▸ **Activity A**:
Please answer these questions using the Hadoop installation tutorial below:
(i) On which Ubuntu release was the tutorial tested?
(ii) Which Java version is recommended for Hadoop?
(iii) What command updates the source list?
▸ **Activity B**:
Write the next part of the Hadoop installation tutorial below, starting right after its final line.

▸ **Provided passage**:
Hadoop Modes Explained – Standalone, Pseudo Distributed, Distributed
This post contains instructions for Hadoop installation on ubuntu. This is a quick step by step tutorial of Hadoop installation. Here you will get all the commands and their description required to install Hadoop in Standalone mode (single node cluster), Hadoop in Pseudo distributed mode (single node cluster) and Hadoop in distributed mode (multi node cluster).
The main goal of this tutorial is to get a ”simple” Hadoop installation up and running so that you can play around with the software and learn more about it.
This Tutorial has been tested on:
- Ubuntu Linux (10.04 LTS)
- Hadoop 0.20.2
Prerequisites:
Install Java:
Java 1.6.x (either Sun Java or Open Java) is recommended for Hadoop
1. Add the Canonical Partner Repository to your apt repositories:
$ sudo add-apt-repository "deb http://archive.canonical.com/ lucid partner"
2. Update the source list
$ sudo apt-get update
3. Install sun-java6-jdk
$ sudo apt-get install sun-java6-jdk
4. After installation, make a quick check whether Sun’s JDK is correctly set up:
user@ubuntu:~# java -version java version "1.6.0_20" Java(TM) SE Runtime Environment (build 1.6.0_20-b02) Java HotSpot(TM) Client VM (build 16.3-b01, mixed mode, sharing)

Absolute pixel coordinate data
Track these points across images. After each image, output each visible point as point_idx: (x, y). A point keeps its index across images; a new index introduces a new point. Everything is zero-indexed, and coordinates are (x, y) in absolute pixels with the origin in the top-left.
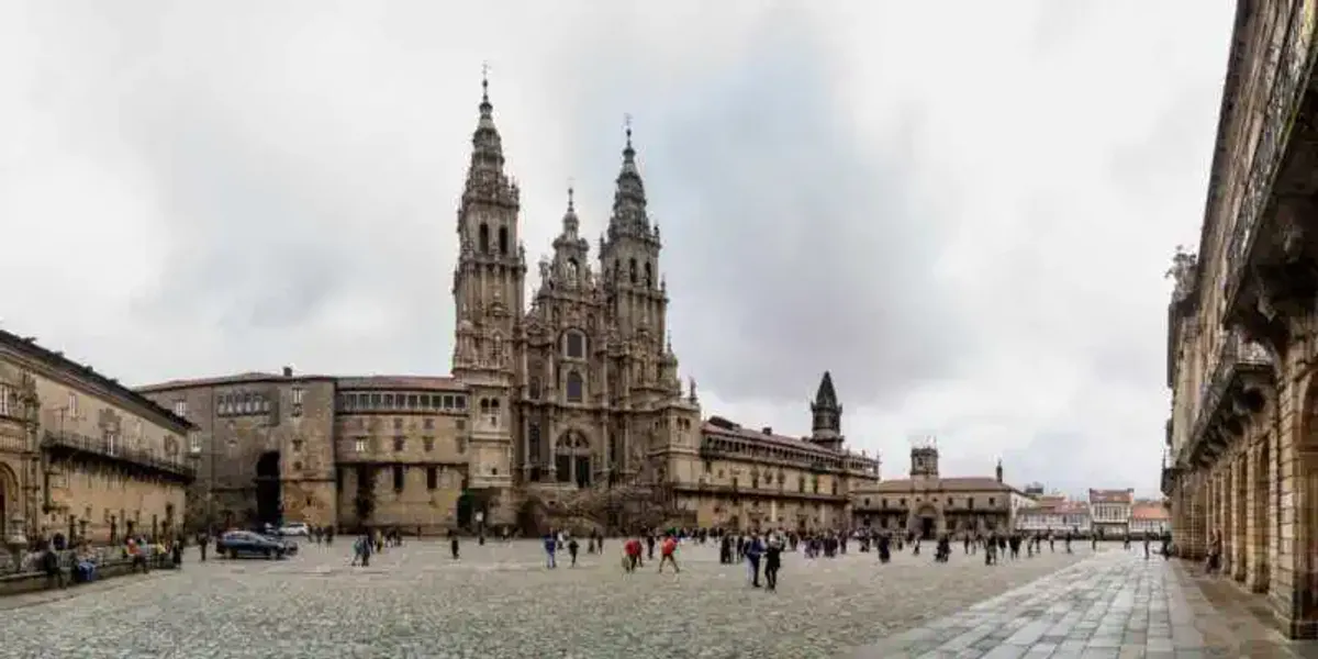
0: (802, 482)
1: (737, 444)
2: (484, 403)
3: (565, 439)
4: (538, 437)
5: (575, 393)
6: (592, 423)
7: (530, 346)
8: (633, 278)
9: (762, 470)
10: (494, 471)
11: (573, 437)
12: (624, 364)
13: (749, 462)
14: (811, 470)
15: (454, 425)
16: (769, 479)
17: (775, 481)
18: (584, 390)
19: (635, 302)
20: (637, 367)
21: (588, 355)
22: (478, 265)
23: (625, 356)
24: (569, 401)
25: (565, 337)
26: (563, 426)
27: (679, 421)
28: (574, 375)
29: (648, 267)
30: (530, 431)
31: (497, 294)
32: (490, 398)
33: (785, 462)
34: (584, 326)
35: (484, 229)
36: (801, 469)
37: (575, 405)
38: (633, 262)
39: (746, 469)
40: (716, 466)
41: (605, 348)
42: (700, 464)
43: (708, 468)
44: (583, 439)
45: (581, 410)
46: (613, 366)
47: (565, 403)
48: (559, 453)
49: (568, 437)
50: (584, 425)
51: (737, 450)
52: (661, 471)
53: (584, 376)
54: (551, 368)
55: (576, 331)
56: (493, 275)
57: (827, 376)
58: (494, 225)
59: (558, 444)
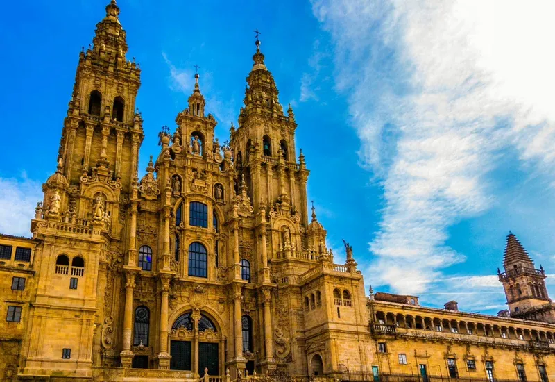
0: (520, 365)
1: (418, 318)
2: (62, 260)
3: (186, 320)
4: (145, 317)
5: (199, 269)
6: (221, 301)
7: (140, 211)
8: (267, 152)
9: (459, 351)
10: (66, 353)
11: (196, 318)
12: (261, 236)
13: (441, 341)
14: (531, 350)
15: (8, 282)
16: (472, 365)
17: (480, 366)
18: (212, 264)
19: (270, 173)
20: (276, 238)
21: (216, 224)
22: (83, 124)
23: (262, 224)
24: (190, 275)
25: (188, 205)
26: (182, 305)
27: (336, 291)
28: (198, 247)
29: (283, 144)
30: (135, 309)
31: (104, 154)
32: (72, 254)
33: (490, 340)
34: (210, 195)
35: (96, 98)
36: (517, 349)
37: (199, 280)
38: (267, 140)
39: (437, 352)
40: (395, 348)
41: (236, 215)
42: (371, 347)
43: (383, 351)
44: (208, 321)
45: (207, 286)
46: (246, 236)
47: (185, 276)
48: (176, 337)
49: (190, 319)
50: (210, 303)
51: (419, 326)
52: (317, 358)
53: (211, 248)
54: (167, 235)
55: (200, 199)
56: (102, 136)
57: (511, 238)
58: (109, 96)
59: (175, 326)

▸ **Answer space A**:
(i) Ubuntu Linux (10.04 LTS)
(ii) Java 1.6.x (either Sun Java or Open Java)
(iii) $ sudo apt-get update

▸ **Answer space B**:
Adding a dedicated Hadoop system user:
We will use a dedicated Hadoop user account for running Hadoop. While that’s not required it is recommended because it helps to separate the Hadoop installation from other software applications and user accounts running on the same machine (think: security, permissions, backups, etc)
$ sudo adduser hadoop_admin
Login to hadoop_admin User:
user@ubuntu:~$ su - hadoop_admin
Hadoop Installation:
$ cd /usr/local $ sudo tar xzf hadoop-0.20.2.tar.gz $ sudo chown -R hadoop_admin /usr/local/hadoop-0.20.2
Define JAVA_HOME:
Edit configuration file /usr/local/hadoop-0.20.2/conf/hadoop-env.sh and set JAVA_HOME:
export JAVA_HOME=path to be the root of your Java installation(eg: /usr/lib/jvm/java-6-sun)
$ vi conf/hadoop-env.sh
Go your hadoop installation directory(HADOOP_HOME ie /usr/local/hadoop-0.20.2/):
$ bin/hadoop
It will generate following output:
Usage: hadoop [--config confdir] COMMAND where COMMAND is one of: namenode -format format the DFS filesystem secondarynamenode run the DFS secondary namenode namenode run the DFS namenode datanode run a DFS datanode dfsadmin run a DFS admin client mradmin run a Map-Reduce admin client fsck run a DFS filesystem checking utility fs run a generic filesystem user client balancer run a cluster balancing utility jobtracker run the MapReduce job Tracker node pipes run a Pipes job tasktracker run a MapReduce task Tracker node job manipulate MapReduce jobs queue get information regarding JobQueues version print the version jar <jar> run a jar file distcp <srcurl> <desturl> copy file or directories recursively archive -archiveName NAME <src>*<dest> create a hadoop archive daemonlog get/set the log level for each daemon or CLASSNAME run the class named CLASSNAME Most commands print help when invoked w/o parameters:
Hadoop Setup in Standalone Mode is Completed…….!!!!!!!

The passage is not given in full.